Recently, text-to-3D generation has attracted significant attention, resulting in notable performance enhancements. Previous methods utilize end-to-end 3D generation models to initialize 3D Gaussians, multi-view diffusion models to enforce multi-view consistency, and text-to-image diffusion models to refine details with score distillation algorithms. However, these methods exhibit two limitations. Firstly, they encounter conflicts in generation directions since different models aim to produce diverse 3D assets. Secondly, the issue of over-saturation in score distillation has not been thoroughly investigated and solved. To address these limitations, we propose PlacidDreamer, a text-to-3D framework that harmonizes initialization, multi-view generation, and text-conditioned generation with a single multi-view diffusion model, while simultaneously employing a novel score distillation algorithm to achieve balanced saturation. To unify the generation direction, we introduce the Latent-Plane module, a training-friendly plug-in extension that enables multi-view diffusion models to provide fast geometry reconstruction for initialization and enhanced multi-view images to personalize the text-to-image diffusion model. To address the over-saturation problem, we propose to view score distillation as a multi-objective optimization problem and introduce the Balanced Score Distillation algorithm, which offers a Pareto Optimal solution that achieves both rich details and balanced saturation. Extensive experiments validate the outstanding capabilities of our PlacidDreamer.
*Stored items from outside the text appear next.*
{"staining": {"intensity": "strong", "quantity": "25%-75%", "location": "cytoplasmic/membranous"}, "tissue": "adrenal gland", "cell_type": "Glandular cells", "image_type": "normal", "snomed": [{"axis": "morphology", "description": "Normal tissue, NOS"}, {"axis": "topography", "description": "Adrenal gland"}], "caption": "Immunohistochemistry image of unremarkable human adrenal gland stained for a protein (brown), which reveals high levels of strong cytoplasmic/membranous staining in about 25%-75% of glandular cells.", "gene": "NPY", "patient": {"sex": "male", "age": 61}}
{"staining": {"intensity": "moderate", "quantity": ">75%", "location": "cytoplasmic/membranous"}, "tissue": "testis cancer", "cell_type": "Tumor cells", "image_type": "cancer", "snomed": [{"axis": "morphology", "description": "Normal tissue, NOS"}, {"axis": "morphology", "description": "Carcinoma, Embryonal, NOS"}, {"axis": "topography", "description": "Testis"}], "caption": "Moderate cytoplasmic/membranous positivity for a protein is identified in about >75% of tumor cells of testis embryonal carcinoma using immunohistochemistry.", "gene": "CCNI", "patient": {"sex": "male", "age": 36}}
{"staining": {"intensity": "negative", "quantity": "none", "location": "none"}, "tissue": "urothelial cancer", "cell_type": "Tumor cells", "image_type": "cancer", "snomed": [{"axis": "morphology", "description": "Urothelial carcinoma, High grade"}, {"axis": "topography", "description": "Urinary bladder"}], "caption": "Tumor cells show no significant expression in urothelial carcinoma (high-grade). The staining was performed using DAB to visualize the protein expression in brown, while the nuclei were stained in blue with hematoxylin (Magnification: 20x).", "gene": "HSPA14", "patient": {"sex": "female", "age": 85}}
近期,文本到3D生成技术引起了广泛关注,并取得了显著的性能提升。先前的方法使用端到端的3D生成模型来初始化3D高斯基元,利用多视图扩散模型来保持多视图一致性,并应用文本到图像扩散模型配合分数蒸馏算法来细化细节。然而,这些方法存在两个局限性。首先,由于不同模型旨在生成多样化的3D资产,它们在生成方向上存在冲突。其次,分数蒸馏中的过饱和问题尚未得到充分研究和解决。为了解决这些局限性,我们提出了PlacidDreamer,这是一个文本到3D的框架,它通过单一的多视图扩散模型协调初始化、多视图生成和文本条件生成,同时采用新颖的分数蒸馏算法来实现均衡的饱和度。为了统一生成方向,我们引入了Latent-Plane模块,这是一个易于训练的插件式扩展,使多视图扩散模型能够为初始化提供快速的几何重建,并生成增强的多视图图像来个性化文本到图像扩散模型。为了解决过饱和问题,我们将分数蒸馏视为多目标优化问题,并提出了均衡分数蒸馏算法,该算法提供了帕累托最优解,既能实现丰富的细节,又能保持均衡的饱和度。大量实验验证了我们的PlacidDreamer具有出色的能力。